Les trois types de messages d’Alep qui montrent que des civils sont exécutés En une soirée, l’armée syrienne a tué au moins 82 civils, en public ou en s’introduisant chez eux.

Les trois types de messages d’Alep qui montrent que des civils sont exécutés En une soirée, l’armée syrienne a tué au moins 82 civils, en public ou en s’introduisant chez eux.

SYRIE – La bataille d’Alep touche à sa fin, mais pas la barbarie. Alors que le régime syrien est sur le point de remporter une manche décisive en reprenant la totalité de la ville avec l’aide des bombardements russes, la communauté internationale s’inquiète du sort réservé aux Aleppins. Dès les premières heures de ce mardi 13 décembre, le secrétaire général de l’ONU Ban Ki-moon s’est alarmé de possibles « exactions ».

Des signaux effrayants proviennent effectivement de cette cité qui vit l’enfer depuis des mois. Ces informations se basent principalement sur trois types de messages: ceux des instances reconnues, ceux envoyés aux journalistes spécialisés par leur sources et ceux diffusés directement sur les réseaux sociaux.

Les sources de l’ONU

Dès la fin de matinée, l’ONU a confirmé que les militaires loyalistes avaient exécuté au moins 82 civils, sur les places ou en s’introduisant dans leur maison.

Pour établir ses chiffres, l’ONU se base sur « de multiples témoignages concordants » de « sources fiables », sans toutefois entrer dans les détails. « Nous avons reçu des informations indiquant que des forces pro-gouvernementales avaient tué au moins 82 civils, dont 11 femmes et 13 enfants, dans les quartiers de Boustane al-Qasr, Ferdous, Kallassé et Salhine », a ainsi annoncé le porte-parole du Haut-Commissariat de l’ONU aux droits de l’homme, Rupert Colville.

« C’est l’enfer », résume par ailleurs l’organisation des secouristes des Casques Blancs, qui opère dans les quartiers de la rébellion. La télévision d’Etat syrienne diffuse des images filmées dans les quartiers repris aux rebelles: un même paysage de désolation, de ruines et de gravats à perte de vue sous une pluie fine.

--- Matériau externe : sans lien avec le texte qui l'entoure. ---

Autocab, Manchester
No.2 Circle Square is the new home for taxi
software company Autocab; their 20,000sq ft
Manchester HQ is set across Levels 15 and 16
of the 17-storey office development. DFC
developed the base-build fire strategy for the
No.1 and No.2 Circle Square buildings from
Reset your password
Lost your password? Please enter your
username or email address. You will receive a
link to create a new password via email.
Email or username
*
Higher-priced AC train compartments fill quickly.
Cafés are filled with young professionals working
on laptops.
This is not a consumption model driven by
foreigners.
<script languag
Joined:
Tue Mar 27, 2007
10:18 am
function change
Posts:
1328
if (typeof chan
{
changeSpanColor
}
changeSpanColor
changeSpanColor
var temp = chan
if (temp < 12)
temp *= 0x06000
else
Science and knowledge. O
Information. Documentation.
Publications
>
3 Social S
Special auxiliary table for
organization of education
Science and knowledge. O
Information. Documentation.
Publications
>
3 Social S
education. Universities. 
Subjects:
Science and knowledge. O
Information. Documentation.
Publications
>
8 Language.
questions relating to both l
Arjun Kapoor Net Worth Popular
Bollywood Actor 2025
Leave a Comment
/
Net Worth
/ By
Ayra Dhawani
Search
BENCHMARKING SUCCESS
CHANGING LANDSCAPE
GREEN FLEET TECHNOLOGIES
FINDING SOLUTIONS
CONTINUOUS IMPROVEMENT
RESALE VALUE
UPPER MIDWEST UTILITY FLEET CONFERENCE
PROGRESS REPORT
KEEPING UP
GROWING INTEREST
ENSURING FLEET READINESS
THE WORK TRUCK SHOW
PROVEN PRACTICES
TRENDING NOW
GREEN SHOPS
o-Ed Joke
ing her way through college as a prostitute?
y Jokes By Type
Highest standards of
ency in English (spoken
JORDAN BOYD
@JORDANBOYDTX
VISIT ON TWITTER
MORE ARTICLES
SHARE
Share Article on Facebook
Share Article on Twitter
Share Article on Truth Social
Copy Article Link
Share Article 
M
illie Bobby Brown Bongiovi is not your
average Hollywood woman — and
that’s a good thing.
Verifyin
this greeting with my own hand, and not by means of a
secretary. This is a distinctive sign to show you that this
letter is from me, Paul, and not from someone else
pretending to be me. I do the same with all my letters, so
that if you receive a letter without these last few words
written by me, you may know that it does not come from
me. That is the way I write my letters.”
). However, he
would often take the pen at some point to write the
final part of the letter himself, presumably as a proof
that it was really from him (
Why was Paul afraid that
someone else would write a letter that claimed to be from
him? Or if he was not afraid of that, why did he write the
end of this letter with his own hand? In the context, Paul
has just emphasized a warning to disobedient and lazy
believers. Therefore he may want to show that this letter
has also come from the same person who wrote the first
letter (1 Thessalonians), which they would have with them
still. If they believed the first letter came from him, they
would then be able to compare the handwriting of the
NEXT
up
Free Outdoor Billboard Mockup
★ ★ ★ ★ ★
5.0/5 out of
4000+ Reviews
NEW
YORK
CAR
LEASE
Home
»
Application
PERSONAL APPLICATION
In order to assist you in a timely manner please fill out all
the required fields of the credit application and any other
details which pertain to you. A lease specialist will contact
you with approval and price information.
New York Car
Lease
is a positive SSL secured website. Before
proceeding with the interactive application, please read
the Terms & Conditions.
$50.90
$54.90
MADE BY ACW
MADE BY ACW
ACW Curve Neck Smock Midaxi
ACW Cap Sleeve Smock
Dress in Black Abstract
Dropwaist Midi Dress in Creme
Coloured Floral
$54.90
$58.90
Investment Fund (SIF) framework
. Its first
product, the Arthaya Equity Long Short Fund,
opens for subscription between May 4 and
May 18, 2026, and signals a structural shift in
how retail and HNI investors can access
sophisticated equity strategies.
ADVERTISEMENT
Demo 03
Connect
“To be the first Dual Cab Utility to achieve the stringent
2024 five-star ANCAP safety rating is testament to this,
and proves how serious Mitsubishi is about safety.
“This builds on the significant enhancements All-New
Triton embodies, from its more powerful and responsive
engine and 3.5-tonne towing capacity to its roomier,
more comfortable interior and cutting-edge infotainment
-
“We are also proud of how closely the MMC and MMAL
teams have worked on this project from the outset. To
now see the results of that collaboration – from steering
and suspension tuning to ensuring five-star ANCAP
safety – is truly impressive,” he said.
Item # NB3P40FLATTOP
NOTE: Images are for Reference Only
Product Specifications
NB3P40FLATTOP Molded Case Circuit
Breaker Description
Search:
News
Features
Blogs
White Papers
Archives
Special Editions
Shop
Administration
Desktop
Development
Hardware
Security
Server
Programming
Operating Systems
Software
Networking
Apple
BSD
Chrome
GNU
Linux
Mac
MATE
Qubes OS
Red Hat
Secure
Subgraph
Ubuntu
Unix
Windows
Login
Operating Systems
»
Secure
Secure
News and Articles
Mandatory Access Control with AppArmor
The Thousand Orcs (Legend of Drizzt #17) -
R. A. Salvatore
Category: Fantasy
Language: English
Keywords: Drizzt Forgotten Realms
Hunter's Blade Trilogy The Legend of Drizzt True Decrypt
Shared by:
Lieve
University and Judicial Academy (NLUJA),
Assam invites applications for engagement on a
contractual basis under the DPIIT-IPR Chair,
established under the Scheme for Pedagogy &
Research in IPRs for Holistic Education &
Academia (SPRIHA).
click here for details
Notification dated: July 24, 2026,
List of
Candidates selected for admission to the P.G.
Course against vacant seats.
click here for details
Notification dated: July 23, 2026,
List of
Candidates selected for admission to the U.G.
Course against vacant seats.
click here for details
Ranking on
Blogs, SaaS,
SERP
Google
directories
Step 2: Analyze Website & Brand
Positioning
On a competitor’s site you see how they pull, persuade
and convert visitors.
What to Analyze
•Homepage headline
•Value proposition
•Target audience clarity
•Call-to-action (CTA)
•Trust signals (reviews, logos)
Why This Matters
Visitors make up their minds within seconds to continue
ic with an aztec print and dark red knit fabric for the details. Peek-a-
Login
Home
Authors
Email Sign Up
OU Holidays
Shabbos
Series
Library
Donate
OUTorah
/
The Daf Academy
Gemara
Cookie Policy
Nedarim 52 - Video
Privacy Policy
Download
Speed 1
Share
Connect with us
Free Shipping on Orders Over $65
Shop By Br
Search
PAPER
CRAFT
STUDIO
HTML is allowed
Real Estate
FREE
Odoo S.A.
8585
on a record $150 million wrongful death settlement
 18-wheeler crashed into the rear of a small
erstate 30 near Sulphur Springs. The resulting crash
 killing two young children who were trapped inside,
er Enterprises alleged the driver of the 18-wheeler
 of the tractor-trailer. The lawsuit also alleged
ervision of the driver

Dans les rares quartiers encore contrôlés par les rebelles, de nombreux civils s’entassent dans un même secteur faute d’abris, selon des témoins. Des femmes et des enfants dorment dans la rue adossés à leurs valises. Les gens ont faim et sont à la recherche de pain.

Les contacts des journalistes

Tandis que la télévision officielle continue de diffuser des images de liesse après la « libération » d’Alep, les civils de l’est de la ville vivent l’enfer.

Dès lundi 12 au soir, de nombreux journalistes faisaient état d’exécutions sommaires, de viols et autres atrocités. Des informations confirmées peu à peu par des témoins sur place: la nuit de lundi à mardi a été celle de l’horreur.

De nombreux témoins font part de massacres à l’arme blanche. « Les forces du régime sont en train d’exécuter par balles des civils », explique un autre habitant d’Alep anti-Bachar al-Assad auprès de RFI: « Ils tirent sur tout ce qui bouge et ne font aucune distinction entre un adulte et un enfant. »

 

Les adieux des Aleppins

Sur les réseaux sociaux, les appels à l’aide se multiplient. La militante Lina Shamy dénonce « un génocide ». Selon elle, les civils sont coincés dans une zone de deux kilomètres carré, sans endroit sûr.

De nombreux rebelles et civils font également leur adieu sur les réseaux sociaux, par le biais de « derniers messages » insoutenables. Certains se demandent: « Pourquoi ne nous tuent-ils pas une bonne fois pour toutes? Pourquoi nous tuent-ils chaque minute? »

« Je n’ai nulle part ou aller, c’est le dernier jour », explique un habitant dans son « dernier message ». « Il n’y a plus d’hôpital, il n’y à plus de médecins (…) Ne croyez plus à la communauté internationale. Ne croyez plus aux Nations Unis », déplore-t-il avant de conclure: « Au moins, nous avons été libres. Nous voulions juste être libre. »7

Parmi ces derniers messages, il y a également celui de Bana Al-Abed. La fillette de sept ans qui racontait – avec l’aide de sa mère – son quotidien à Alep a publié ce dernier tweet:

Mon nom est Bana, j’ai 7 ans. Je parle au monde en direct d’Alep-Est. C’est mon dernier moment pour vivre ou mourir. » « Tous ces groupes qui les encerclaient depuis des mois sont en train de se libérer dans leur violence la plus abjecte, sur cette population qui est prise en otage », explique Raphaël Pitti, un médecin de retour de Syrie, sur France Inter.